→ **PROBLEM REQUIREMENTS**
From the records below, pull each line that has "была".
◆ ◆ ◆ ◆ ◆
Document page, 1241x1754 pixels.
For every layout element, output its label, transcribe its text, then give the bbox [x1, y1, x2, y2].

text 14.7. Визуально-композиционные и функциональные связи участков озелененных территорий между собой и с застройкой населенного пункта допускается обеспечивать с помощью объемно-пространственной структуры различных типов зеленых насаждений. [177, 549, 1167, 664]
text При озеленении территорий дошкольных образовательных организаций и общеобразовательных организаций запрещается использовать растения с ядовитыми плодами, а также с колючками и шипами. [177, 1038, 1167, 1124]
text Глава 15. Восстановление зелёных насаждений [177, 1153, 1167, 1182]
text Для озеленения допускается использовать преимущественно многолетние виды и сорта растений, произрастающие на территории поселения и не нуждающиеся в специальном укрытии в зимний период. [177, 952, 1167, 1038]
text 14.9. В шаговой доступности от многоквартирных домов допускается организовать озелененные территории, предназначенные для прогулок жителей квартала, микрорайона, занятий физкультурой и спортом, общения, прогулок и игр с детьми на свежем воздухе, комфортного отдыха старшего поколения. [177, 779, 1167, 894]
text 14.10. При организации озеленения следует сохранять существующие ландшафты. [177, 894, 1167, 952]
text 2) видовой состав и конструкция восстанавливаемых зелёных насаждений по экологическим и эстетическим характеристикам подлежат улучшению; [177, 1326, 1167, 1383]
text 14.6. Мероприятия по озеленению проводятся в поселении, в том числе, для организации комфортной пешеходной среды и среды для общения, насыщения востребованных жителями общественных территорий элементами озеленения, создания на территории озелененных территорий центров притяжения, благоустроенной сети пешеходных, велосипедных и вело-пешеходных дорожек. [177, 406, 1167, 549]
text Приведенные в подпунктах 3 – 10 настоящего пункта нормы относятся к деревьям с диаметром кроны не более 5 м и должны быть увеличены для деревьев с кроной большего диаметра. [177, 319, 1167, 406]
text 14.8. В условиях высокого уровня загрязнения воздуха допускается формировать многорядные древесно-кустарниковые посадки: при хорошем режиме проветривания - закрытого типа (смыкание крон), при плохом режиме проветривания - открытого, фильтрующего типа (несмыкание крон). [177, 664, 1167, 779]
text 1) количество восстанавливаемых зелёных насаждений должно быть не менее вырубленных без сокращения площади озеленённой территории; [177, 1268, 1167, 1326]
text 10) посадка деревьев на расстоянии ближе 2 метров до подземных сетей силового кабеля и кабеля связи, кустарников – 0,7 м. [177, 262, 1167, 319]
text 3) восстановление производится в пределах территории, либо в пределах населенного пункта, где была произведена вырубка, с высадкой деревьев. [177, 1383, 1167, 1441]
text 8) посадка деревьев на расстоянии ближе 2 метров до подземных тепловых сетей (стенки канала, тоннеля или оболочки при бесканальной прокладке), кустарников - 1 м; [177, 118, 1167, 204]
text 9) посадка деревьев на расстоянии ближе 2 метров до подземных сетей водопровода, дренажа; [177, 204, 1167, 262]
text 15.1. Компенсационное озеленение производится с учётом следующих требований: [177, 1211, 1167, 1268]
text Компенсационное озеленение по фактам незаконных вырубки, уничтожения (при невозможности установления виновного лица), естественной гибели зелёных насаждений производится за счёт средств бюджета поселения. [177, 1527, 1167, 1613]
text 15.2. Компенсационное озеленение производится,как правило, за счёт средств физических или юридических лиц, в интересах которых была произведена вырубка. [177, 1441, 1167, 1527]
◆ ◆ ◆ ◆ ◆
→ **FINISHED EXERCISE**
text 3) восстановление производится в пределах территории, либо в пределах населенного пункта, где была произведена вырубка, с высадкой деревьев. [177, 1383, 1167, 1441]
text 15.2. Компенсационное озеленение производится,как правило, за счёт средств физических или юридических лиц, в интересах которых была произведена вырубка. [177, 1441, 1167, 1527]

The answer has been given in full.